Tamimi remains in Iran, but the other three men currently reside outside Iran, represented in absentia by their lawyers.
Immediately after their release in 2004, the bloggers renounced their confessions as false and forced, and gave public statements about the conditions of their detention. On January 1, 2005, Mirebrahimi and Memarian appeared before a presidential commission set up by the former president Mohammad Khatami to investigate their detention. They detailed their arrest, solitary confinement in a secret prison, and torture at the hands of their interrogators.
Mirebrahimi, Memarian and Rafizadeh also met with the head of the Judiciary, Ayatollah Mahmoud Shahrudi, on January 10, 2005 and briefed him on the conditions of their detention. Two days later, the Judiciary’s spokesperson, Jamal Karimirad, said: “Ayatollah Shahrudi has issued a special order to investigate and probe these [detentions]. If any of the detainees’ allegations, at any level, are true then we will prosecute the violators.”
On April 20, 2005, Karimirad announced that, “following our investigation, it has been established that the interrogators and prosecutors committed a series of negligent and careless acts in this case that led to the abuse of the detainees’ words and writings in producing the confession letters.” The Judiciary did not release a report on its findings and has not held anyone accountable. Human Rights Watch called on the government to make the full findings of its investigation public.
“The Judiciary has no business prosecuting writers based on confessions it admits were coerced,” said Whitson. “Its first task should be to bring to justice those men responsible for the torture and abuse of these bloggers.”
Background
Human Rights Watch recently collected detailed testimonies from three of the bloggers who are currently on trial.
“I was held in solitary confinement in a secret prison for 86 days,” Rafizadeh told Human Rights Watch. “My cell measured barely 5 feet by 6 feet. The magistrate, Mr. Mehdipoor, was present in the detention center.
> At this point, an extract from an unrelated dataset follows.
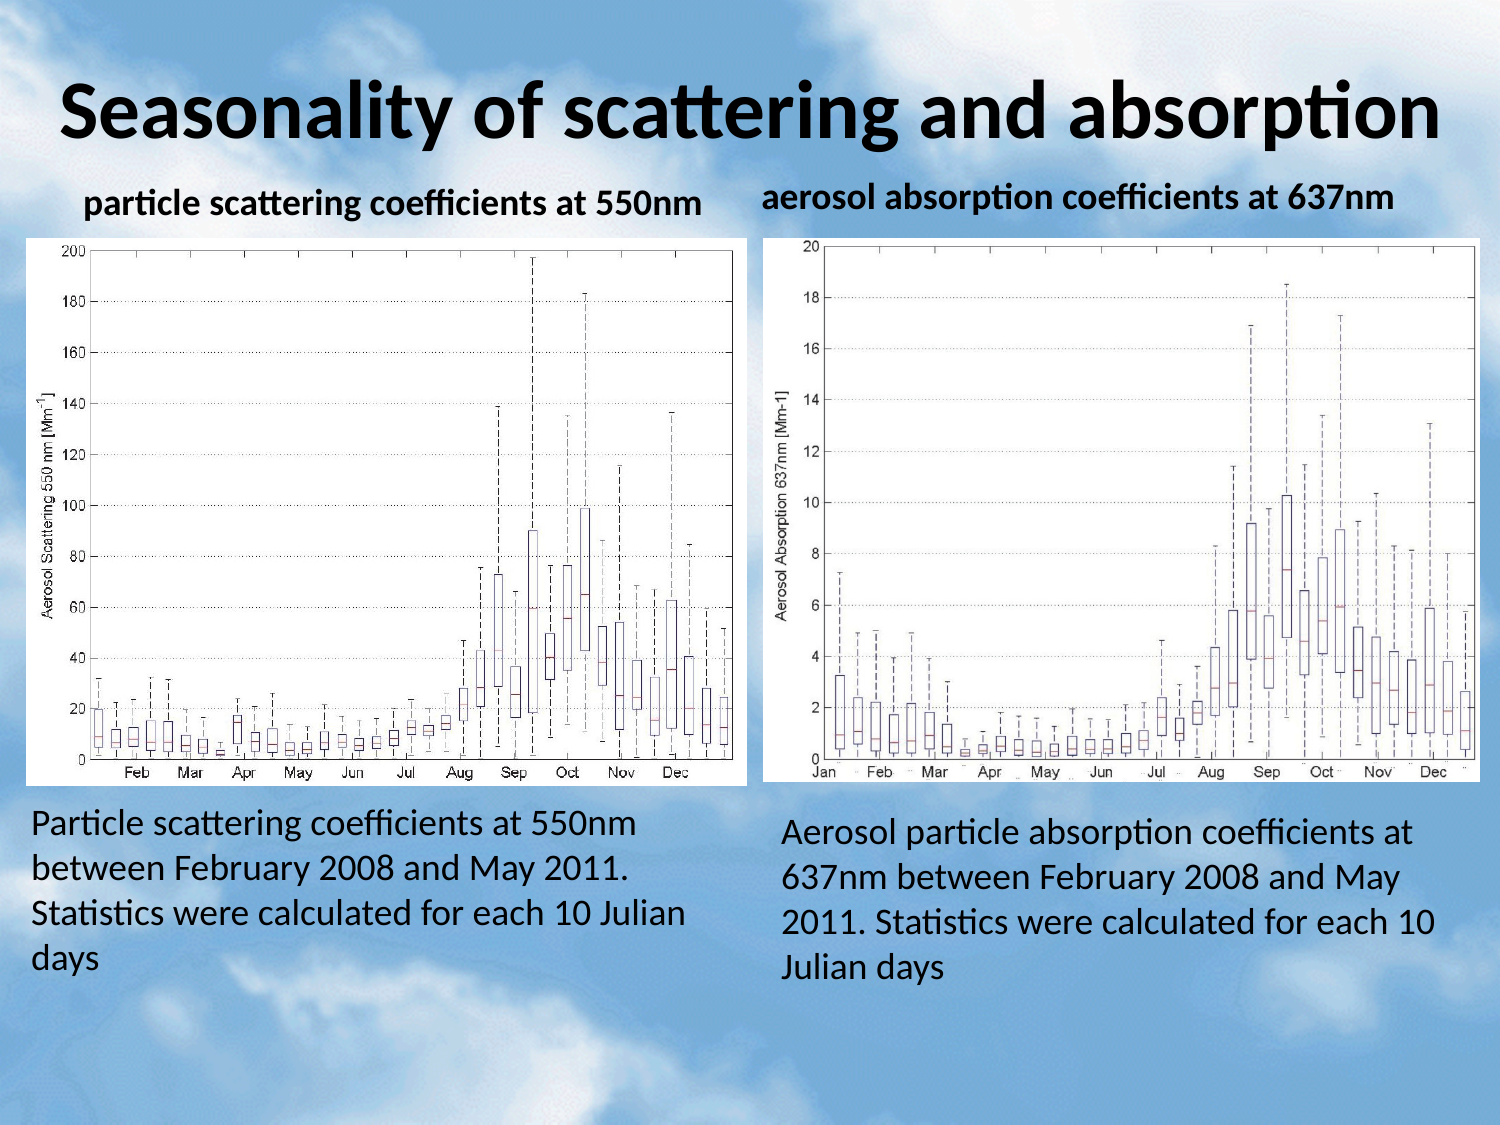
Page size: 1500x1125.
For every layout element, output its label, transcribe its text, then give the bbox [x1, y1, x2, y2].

He threatened me with execution if I didn’t confess to what he dictated. He told the interrogator, known as Mr. Keshavarz, he can do whatever he wants to me, such as ‘peeling the skin off my head.’ The interrogator beat me mercilessly while I was handcuffed and blindfolded. Interrogations continued under these circumstances for more than 40 days.”
Another former detainee, Mirebrahimi, told Human Rights Watch: “After 60 days of solitary confinement and ill-treatment, the interrogator informed me that I will be released if I sign a confession letter and publicly release it. One day after my release, I was summoned by Mr. Mortazavi’s office and he told me: ‘The release of your friends is dependent on publishing your confession letter. If you don’t do it, not only will they not be released, but we will put you back in prison.’ I was forced to send the confession letter, which Mortazavi dictated, to the news agencies.”
Memarian told Human Rights Watch that during their meeting with the head of Judiciary, Ayatollah Shahrudi told them “confessions in prison without the presence of your lawyers are not valid.”
“In any other country, we could file a law suit against the violators. Despite the admission by the head of the Judiciary that our detention and treatment was against the law, we are being prosecuted, not the violators,” Memarian added.